The data
= = = = =

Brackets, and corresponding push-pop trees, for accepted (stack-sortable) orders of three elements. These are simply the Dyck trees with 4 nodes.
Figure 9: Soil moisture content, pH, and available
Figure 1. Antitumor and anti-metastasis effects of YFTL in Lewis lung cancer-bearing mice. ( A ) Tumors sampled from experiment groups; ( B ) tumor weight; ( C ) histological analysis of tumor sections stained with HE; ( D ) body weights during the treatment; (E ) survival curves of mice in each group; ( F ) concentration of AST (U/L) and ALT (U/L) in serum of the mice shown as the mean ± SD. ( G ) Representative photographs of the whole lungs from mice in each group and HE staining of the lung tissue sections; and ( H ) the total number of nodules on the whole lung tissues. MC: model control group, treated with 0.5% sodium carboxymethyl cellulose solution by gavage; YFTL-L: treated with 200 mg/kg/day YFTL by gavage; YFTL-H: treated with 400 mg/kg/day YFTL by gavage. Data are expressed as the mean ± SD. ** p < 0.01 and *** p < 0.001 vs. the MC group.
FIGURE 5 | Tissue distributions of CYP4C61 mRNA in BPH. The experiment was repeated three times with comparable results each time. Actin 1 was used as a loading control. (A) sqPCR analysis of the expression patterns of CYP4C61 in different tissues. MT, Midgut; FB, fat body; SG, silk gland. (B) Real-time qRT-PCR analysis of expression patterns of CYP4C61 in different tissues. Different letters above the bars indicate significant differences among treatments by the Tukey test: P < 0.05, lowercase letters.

= = = = =

Create a word-for-word copy of the whole listing.

Brackets, and corresponding push-pop trees, for accepted (stack-sortable) orders of three elements. These are simply the Dyck trees with 4 nodes.
Figure 9: Soil moisture content, pH, and available
Figure 1. Antitumor and anti-metastasis effects of YFTL in Lewis lung cancer-bearing mice. ( A ) Tumors sampled from experiment groups; ( B ) tumor weight; ( C ) histological analysis of tumor sections stained with HE; ( D ) body weights during the treatment; (E ) survival curves of mice in each group; ( F ) concentration of AST (U/L) and ALT (U/L) in serum of the mice shown as the mean ± SD. ( G ) Representative photographs of the whole lungs from mice in each group and HE staining of the lung tissue sections; and ( H ) the total number of nodules on the whole lung tissues. MC: model control group, treated with 0.5% sodium carboxymethyl cellulose solution by gavage; YFTL-L: treated with 200 mg/kg/day YFTL by gavage; YFTL-H: treated with 400 mg/kg/day YFTL by gavage. Data are expressed as the mean ± SD. ** p < 0.01 and *** p < 0.001 vs. the MC group.
FIGURE 5 | Tissue distributions of CYP4C61 mRNA in BPH. The experiment was repeated three times with comparable results each time. Actin 1 was used as a loading control. (A) sqPCR analysis of the expression patterns of CYP4C61 in different tissues. MT, Midgut; FB, fat body; SG, silk gland. (B) Real-time qRT-PCR analysis of expression patterns of CYP4C61 in different tissues. Different letters above the bars indicate significant differences among treatments by the Tukey test: P < 0.05, lowercase letters.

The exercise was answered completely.